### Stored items
#####
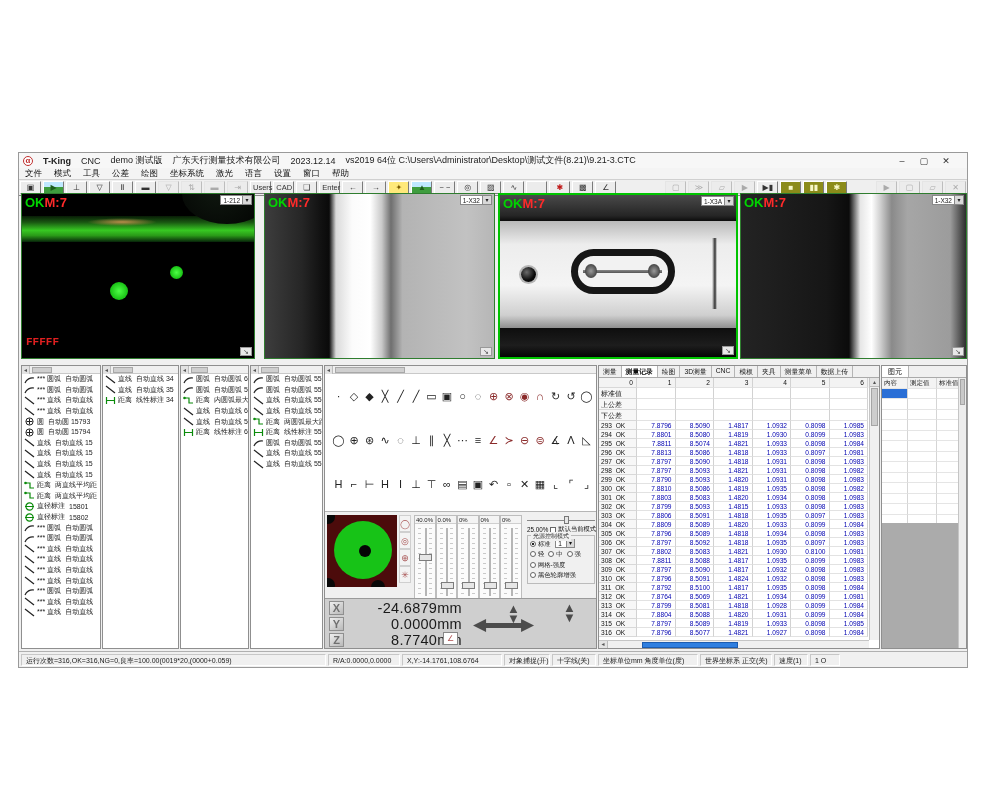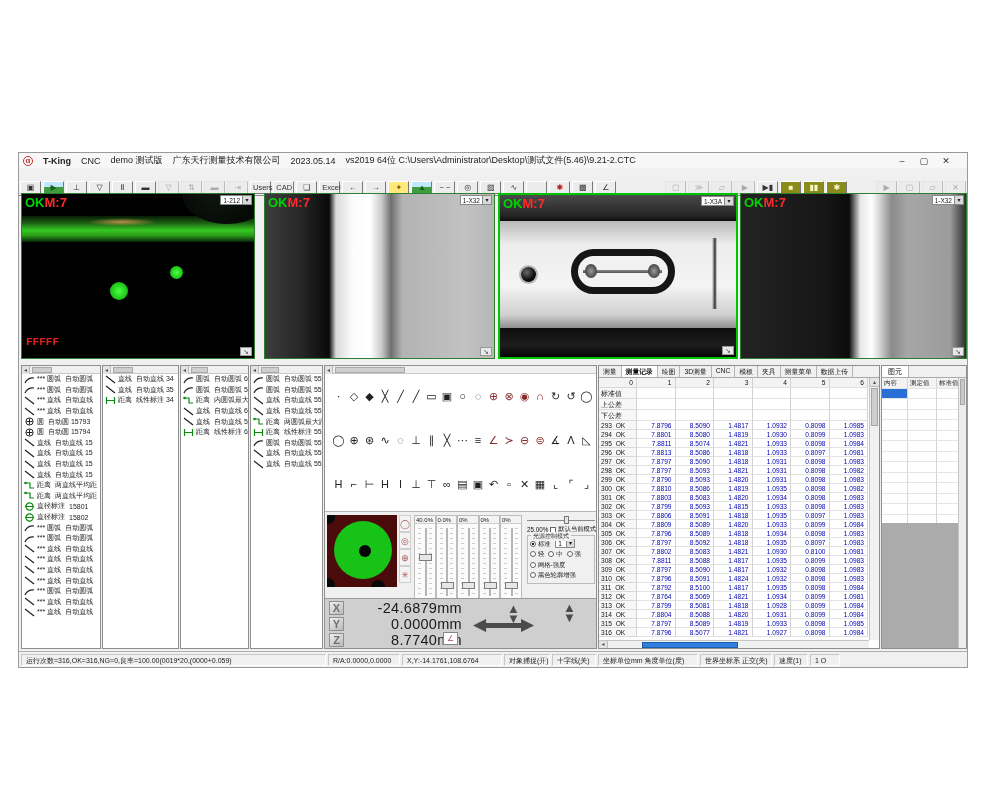--- a/index.html
+++ b/index.html
@@ -160,7 +160,7 @@
     <span>CNC</span>
     <span>demo 测试版</span>
     <span>广东天行测量技术有限公司</span>
-    <span>2023.05.14</span>
+    <span>2023.12.14</span>
     <span>vs2019 64位  C:\Users\Administrator\Desktop\测试文件(5.46)\9.21-2.CTC</span>
     <div class="wctl">
       <span>–</span>

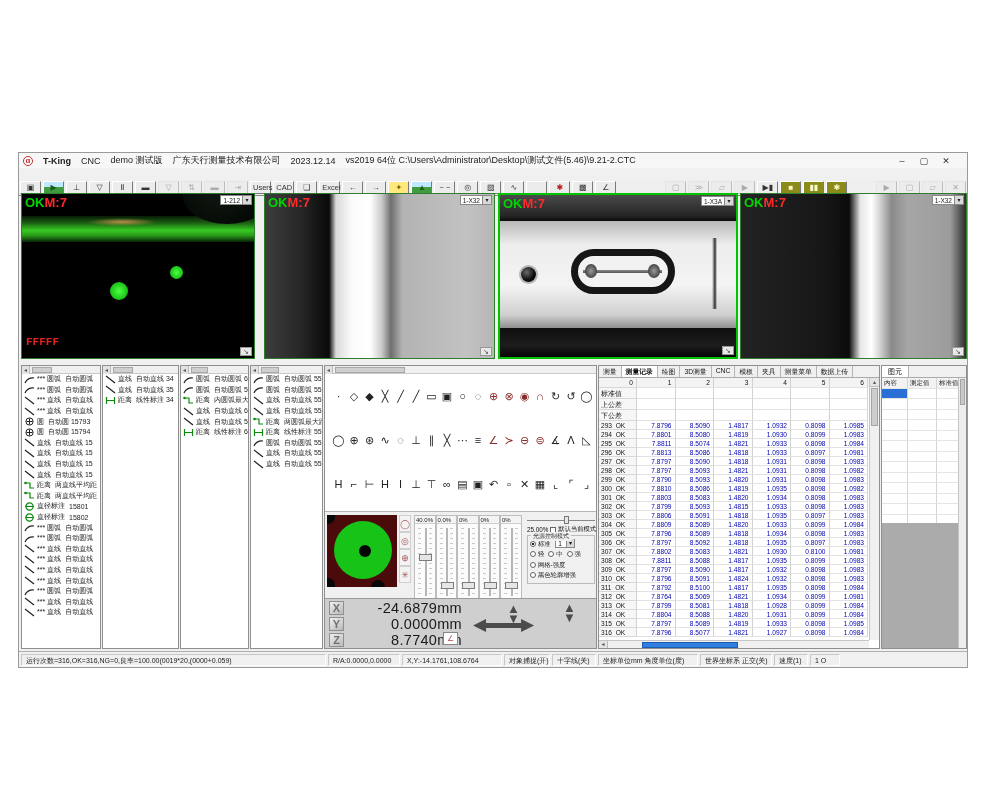--- a/index.html
+++ b/index.html
@@ -161,7 +161,7 @@
     <span>demo 测试版</span>
     <span>广东天行测量技术有限公司</span>
     <span>2023.12.14</span>
-    <span>vs2019 64位  C:\Users\Administrator\Desktop\测试文件(5.46)\9.21-2.CTC</span>
+    <span>vs2019 64位  C:\Users\Administrator\Desktop\测试文件(8.21)\9.21-3.CTC</span>
     <div class="wctl">
       <span>–</span>
       <span>▢</span>

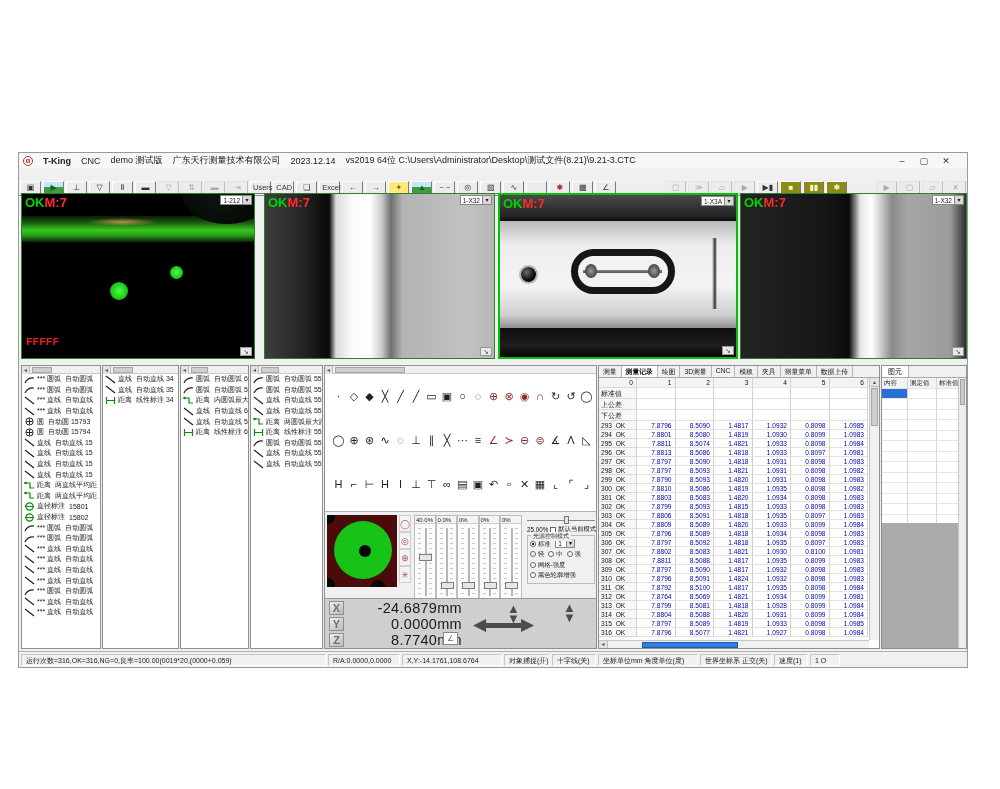--- a/index.html
+++ b/index.html
@@ -169,6 +169,19 @@
     </div>
   </div>
 
+  <div class="menubar" id="menubar">
+        <span>文件</span>
+        <span>模式</span>
+        <span>工具</span>
+        <span>公差</span>
+        <span>绘图</span>
+        <span>坐标系统</span>
+        <span>激光</span>
+        <span>语言</span>
+        <span>设置</span>
+        <span>窗口</span>
+        <span>帮助</span>
+      </div>
 
   <div class="toolbar" id="toolbar">
         <span class="btn  ">▣</span>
#####
### Task to carry out
A verbatim reproduction of each entry is expected, with every picture omitted.

### Task answer
--- a/index.html
+++ b/index.html
@@ -160,7 +160,7 @@
     <span>CNC</span>
     <span>demo 测试版</span>
     <span>广东天行测量技术有限公司</span>
-    <span>2023.05.14</span>
+    <span>2023.12.14</span>
     <span>vs2019 64位  C:\Users\Administrator\Desktop\测试文件(5.46)\9.21-2.CTC</span>
     <div class="wctl">
       <span>–</span>

--- a/index.html
+++ b/index.html
@@ -161,7 +161,7 @@
     <span>demo 测试版</span>
     <span>广东天行测量技术有限公司</span>
     <span>2023.12.14</span>
-    <span>vs2019 64位  C:\Users\Administrator\Desktop\测试文件(5.46)\9.21-2.CTC</span>
+    <span>vs2019 64位  C:\Users\Administrator\Desktop\测试文件(8.21)\9.21-3.CTC</span>
     <div class="wctl">
       <span>–</span>
       <span>▢</span>

--- a/index.html
+++ b/index.html
@@ -169,6 +169,19 @@
     </div>
   </div>
 
+  <div class="menubar" id="menubar">
+        <span>文件</span>
+        <span>模式</span>
+        <span>工具</span>
+        <span>公差</span>
+        <span>绘图</span>
+        <span>坐标系统</span>
+        <span>激光</span>
+        <span>语言</span>
+        <span>设置</span>
+        <span>窗口</span>
+        <span>帮助</span>
+      </div>
 
   <div class="toolbar" id="toolbar">
         <span class="btn  ">▣</span>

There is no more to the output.